+++ Records supplied

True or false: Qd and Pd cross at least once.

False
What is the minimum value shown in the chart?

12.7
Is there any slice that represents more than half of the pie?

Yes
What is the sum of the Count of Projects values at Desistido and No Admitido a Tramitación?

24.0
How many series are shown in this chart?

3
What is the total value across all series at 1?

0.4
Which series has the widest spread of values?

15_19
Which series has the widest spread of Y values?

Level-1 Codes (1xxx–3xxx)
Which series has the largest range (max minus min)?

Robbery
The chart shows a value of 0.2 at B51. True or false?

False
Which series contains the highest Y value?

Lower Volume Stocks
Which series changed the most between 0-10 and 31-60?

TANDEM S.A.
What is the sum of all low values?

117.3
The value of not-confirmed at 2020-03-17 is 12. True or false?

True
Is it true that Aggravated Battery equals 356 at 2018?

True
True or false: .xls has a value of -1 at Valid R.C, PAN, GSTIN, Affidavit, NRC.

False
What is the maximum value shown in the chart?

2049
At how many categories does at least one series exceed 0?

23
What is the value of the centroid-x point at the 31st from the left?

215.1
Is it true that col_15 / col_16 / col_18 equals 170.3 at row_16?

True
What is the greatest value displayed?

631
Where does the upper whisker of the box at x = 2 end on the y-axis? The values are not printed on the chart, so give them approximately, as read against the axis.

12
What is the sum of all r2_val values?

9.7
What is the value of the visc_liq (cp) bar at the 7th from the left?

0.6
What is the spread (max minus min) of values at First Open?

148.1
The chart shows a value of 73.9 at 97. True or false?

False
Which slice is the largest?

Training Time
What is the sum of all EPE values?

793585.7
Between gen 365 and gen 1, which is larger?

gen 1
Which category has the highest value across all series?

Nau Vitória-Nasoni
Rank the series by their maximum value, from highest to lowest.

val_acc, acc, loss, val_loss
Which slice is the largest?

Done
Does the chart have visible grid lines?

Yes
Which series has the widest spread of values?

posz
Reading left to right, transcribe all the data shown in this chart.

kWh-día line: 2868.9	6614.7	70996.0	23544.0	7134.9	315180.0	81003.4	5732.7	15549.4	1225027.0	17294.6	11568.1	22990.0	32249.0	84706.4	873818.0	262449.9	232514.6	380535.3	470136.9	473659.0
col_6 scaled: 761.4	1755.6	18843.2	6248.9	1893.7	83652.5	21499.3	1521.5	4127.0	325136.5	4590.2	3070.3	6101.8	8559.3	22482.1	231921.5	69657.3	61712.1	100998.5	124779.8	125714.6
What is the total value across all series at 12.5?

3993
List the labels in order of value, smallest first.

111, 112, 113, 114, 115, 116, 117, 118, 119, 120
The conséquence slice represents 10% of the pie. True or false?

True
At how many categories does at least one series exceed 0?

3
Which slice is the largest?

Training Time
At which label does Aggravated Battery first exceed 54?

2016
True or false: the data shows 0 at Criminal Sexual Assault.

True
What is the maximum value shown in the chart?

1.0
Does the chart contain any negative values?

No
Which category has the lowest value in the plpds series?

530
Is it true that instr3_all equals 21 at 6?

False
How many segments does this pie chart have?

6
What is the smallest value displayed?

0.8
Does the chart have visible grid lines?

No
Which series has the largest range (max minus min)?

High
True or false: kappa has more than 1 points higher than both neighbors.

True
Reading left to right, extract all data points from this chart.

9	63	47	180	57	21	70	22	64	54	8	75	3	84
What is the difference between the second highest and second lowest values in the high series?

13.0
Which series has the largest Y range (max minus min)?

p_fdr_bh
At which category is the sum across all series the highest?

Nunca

++++++

> [Exercise instructions] Copy out every one of the records above, word for word, keeping each line as it stands.

> [Result]
True or false: Qd and Pd cross at least once.

False
What is the minimum value shown in the chart?

12.7
Is there any slice that represents more than half of the pie?

Yes
What is the sum of the Count of Projects values at Desistido and No Admitido a Tramitación?

24.0
How many series are shown in this chart?

3
What is the total value across all series at 1?

0.4
Which series has the widest spread of values?

15_19
Which series has the widest spread of Y values?

Level-1 Codes (1xxx–3xxx)
Which series has the largest range (max minus min)?

Robbery
The chart shows a value of 0.2 at B51. True or false?

False
Which series contains the highest Y value?

Lower Volume Stocks
Which series changed the most between 0-10 and 31-60?

TANDEM S.A.
What is the sum of all low values?

117.3
The value of not-confirmed at 2020-03-17 is 12. True or false?

True
Is it true that Aggravated Battery equals 356 at 2018?

True
True or false: .xls has a value of -1 at Valid R.C, PAN, GSTIN, Affidavit, NRC.

False
What is the maximum value shown in the chart?

2049
At how many categories does at least one series exceed 0?

23
What is the value of the centroid-x point at the 31st from the left?

215.1
Is it true that col_15 / col_16 / col_18 equals 170.3 at row_16?

True
What is the greatest value displayed?

631
Where does the upper whisker of the box at x = 2 end on the y-axis? The values are not printed on the chart, so give them approximately, as read against the axis.

12
What is the sum of all r2_val values?

9.7
What is the value of the visc_liq (cp) bar at the 7th from the left?

0.6
What is the spread (max minus min) of values at First Open?

148.1
The chart shows a value of 73.9 at 97. True or false?

False
Which slice is the largest?

Training Time
What is the sum of all EPE values?

793585.7
Between gen 365 and gen 1, which is larger?

gen 1
Which category has the highest value across all series?

Nau Vitória-Nasoni
Rank the series by their maximum value, from highest to lowest.

val_acc, acc, loss, val_loss
Which slice is the largest?

Done
Does the chart have visible grid lines?

Yes
Which series has the widest spread of values?

posz
Reading left to right, transcribe all the data shown in this chart.

kWh-día line: 2868.9	6614.7	70996.0	23544.0	7134.9	315180.0	81003.4	5732.7	15549.4	1225027.0	17294.6	11568.1	22990.0	32249.0	84706.4	873818.0	262449.9	232514.6	380535.3	470136.9	473659.0
col_6 scaled: 761.4	1755.6	18843.2	6248.9	1893.7	83652.5	21499.3	1521.5	4127.0	325136.5	4590.2	3070.3	6101.8	8559.3	22482.1	231921.5	69657.3	61712.1	100998.5	124779.8	125714.6
What is the total value across all series at 12.5?

3993
List the labels in order of value, smallest first.

111, 112, 113, 114, 115, 116, 117, 118, 119, 120
The conséquence slice represents 10% of the pie. True or false?

True
At how many categories does at least one series exceed 0?

3
Which slice is the largest?

Training Time
At which label does Aggravated Battery first exceed 54?

2016
True or false: the data shows 0 at Criminal Sexual Assault.

True
What is the maximum value shown in the chart?

1.0
Does the chart contain any negative values?

No
Which category has the lowest value in the plpds series?

530
Is it true that instr3_all equals 21 at 6?

False
How many segments does this pie chart have?

6
What is the smallest value displayed?

0.8
Does the chart have visible grid lines?

No
Which series has the largest range (max minus min)?

High
True or false: kappa has more than 1 points higher than both neighbors.

True
Reading left to right, extract all data points from this chart.

9	63	47	180	57	21	70	22	64	54	8	75	3	84
What is the difference between the second highest and second lowest values in the high series?

13.0
Which series has the largest Y range (max minus min)?

p_fdr_bh
At which category is the sum across all series the highest?

Nunca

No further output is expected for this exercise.